His haughty expression switched off instantly, his hazel eyes flashing with a sudden panicked guilt, when I reached into my pocket and showed him my shield.
“Guilty conscience, Max?” I said.
CHAPTER 75
“NYPD? WHAT IS THIS about?” Max Schlack said, quickly leading me away from the group and back down the freshly Sheetrocked corridor for the elevator.

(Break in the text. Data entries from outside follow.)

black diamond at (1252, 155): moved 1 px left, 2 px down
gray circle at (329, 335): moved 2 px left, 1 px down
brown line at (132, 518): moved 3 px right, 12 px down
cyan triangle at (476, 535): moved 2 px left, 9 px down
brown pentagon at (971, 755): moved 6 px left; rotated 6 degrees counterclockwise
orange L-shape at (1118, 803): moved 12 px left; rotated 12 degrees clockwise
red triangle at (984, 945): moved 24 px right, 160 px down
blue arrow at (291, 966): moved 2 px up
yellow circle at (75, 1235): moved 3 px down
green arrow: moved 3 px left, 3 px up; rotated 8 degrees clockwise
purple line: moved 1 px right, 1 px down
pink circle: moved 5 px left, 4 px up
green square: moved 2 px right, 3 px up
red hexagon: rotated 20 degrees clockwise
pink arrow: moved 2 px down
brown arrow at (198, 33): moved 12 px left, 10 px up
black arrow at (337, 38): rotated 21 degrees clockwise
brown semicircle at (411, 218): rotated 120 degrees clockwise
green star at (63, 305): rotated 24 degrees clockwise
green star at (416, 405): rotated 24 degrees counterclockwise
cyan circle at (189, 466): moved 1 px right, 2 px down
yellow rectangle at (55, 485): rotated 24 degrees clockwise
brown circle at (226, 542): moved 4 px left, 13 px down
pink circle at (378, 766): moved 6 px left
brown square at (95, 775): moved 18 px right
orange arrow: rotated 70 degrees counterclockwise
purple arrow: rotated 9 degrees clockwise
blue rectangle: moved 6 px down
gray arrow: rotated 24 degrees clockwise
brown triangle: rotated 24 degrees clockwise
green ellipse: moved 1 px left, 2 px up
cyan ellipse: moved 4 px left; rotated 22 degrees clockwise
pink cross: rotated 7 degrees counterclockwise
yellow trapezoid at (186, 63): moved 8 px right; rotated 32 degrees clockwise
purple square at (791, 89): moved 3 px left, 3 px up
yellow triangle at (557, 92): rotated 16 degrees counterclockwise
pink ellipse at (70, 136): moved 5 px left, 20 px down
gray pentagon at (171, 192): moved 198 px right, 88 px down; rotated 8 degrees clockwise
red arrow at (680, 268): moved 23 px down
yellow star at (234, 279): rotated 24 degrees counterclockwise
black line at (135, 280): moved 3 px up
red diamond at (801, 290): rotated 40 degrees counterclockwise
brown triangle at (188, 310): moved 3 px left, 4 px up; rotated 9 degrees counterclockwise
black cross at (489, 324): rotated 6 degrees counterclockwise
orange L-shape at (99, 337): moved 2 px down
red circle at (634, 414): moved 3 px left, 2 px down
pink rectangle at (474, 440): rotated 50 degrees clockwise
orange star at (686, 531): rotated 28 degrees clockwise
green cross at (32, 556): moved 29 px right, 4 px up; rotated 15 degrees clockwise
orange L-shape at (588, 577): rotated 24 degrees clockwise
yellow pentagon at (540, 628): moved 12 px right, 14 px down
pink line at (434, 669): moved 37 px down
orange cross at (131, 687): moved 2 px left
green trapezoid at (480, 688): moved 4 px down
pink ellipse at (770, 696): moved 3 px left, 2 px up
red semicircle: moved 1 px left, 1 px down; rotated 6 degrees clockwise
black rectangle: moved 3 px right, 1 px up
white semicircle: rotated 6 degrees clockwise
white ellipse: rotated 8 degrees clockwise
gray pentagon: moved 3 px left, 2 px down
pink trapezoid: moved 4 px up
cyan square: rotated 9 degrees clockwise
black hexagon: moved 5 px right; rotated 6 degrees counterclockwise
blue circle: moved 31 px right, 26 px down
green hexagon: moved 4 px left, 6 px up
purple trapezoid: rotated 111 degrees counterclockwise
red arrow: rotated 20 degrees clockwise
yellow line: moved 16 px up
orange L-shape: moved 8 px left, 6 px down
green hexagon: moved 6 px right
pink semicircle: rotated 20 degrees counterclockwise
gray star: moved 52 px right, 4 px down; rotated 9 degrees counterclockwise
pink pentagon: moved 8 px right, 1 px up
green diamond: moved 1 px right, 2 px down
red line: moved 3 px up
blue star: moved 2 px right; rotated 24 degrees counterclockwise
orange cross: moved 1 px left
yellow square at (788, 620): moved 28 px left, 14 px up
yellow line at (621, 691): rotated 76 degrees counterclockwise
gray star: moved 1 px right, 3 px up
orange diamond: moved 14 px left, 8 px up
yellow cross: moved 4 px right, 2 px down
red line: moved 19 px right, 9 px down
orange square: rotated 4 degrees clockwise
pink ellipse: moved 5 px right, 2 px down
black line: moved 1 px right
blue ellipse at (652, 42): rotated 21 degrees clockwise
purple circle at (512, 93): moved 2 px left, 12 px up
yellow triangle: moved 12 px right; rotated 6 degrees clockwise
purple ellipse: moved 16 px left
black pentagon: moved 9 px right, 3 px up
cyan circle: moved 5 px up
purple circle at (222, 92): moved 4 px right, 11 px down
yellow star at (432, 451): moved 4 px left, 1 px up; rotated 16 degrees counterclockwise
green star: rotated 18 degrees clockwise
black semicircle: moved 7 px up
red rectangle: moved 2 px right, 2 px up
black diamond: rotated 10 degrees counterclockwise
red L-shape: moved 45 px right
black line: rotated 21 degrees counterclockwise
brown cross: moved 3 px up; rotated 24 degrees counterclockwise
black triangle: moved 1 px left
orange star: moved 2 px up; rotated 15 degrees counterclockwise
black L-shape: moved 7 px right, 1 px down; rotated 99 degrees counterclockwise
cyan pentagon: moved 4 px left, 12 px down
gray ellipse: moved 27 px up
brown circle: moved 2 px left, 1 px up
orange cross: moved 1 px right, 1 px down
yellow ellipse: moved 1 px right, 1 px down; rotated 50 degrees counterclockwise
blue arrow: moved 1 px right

“This is about a dump you own on a Hundred Twenty-Seventh Street,” I said.
He stared at me. We were about the same height. When he took off his hard hat, I saw that his deep, rich tan continued to his cleanly shaved head. He was one of those white guys who actually look good bald. It suited him. He was also broad in the shoulders. I remembered the article saying he had played rugby at Yale. A real stud.
“I own a lot of properties. Who are you, again?”
“Oh, it’s yours,” I said, ignoring him. “I looked it up. Twenty-Seven East One Hundred Twenty-Seventh Street is owned by Luminous Properties. You own Luminous Properties, ergo you own the dump on a Hundred Twenty-Seventh.”
He was also the owner of the building we thought Naomi had been abducted from. But I didn’t say that.
“It—like almost the rest of the block—was purchased three years ago. Since then, you’ve been fined thirty-six times for various building and fire code violations. I didn’t make the Power One Hundred list this year, but even to me, that seems like an excessive number.”
“And you’re telling me this because?” the tall, tan GQ-ish guy said, glancing at his BlackBerry again.
I reached out and placed my hand over his device’s screen.
“Because I was just there chasing a suspect into your hazard zone, and my partner almost got greased when the floor collapsed. My partner is in the hospital right now. Do I have your attention now, moron?”
“OK, OK. I think I know what you’re talking about. A Hundred Twenty-Seventh Street is in rough shape. That’s why we’re developing it. Why was your partner on my property, again?”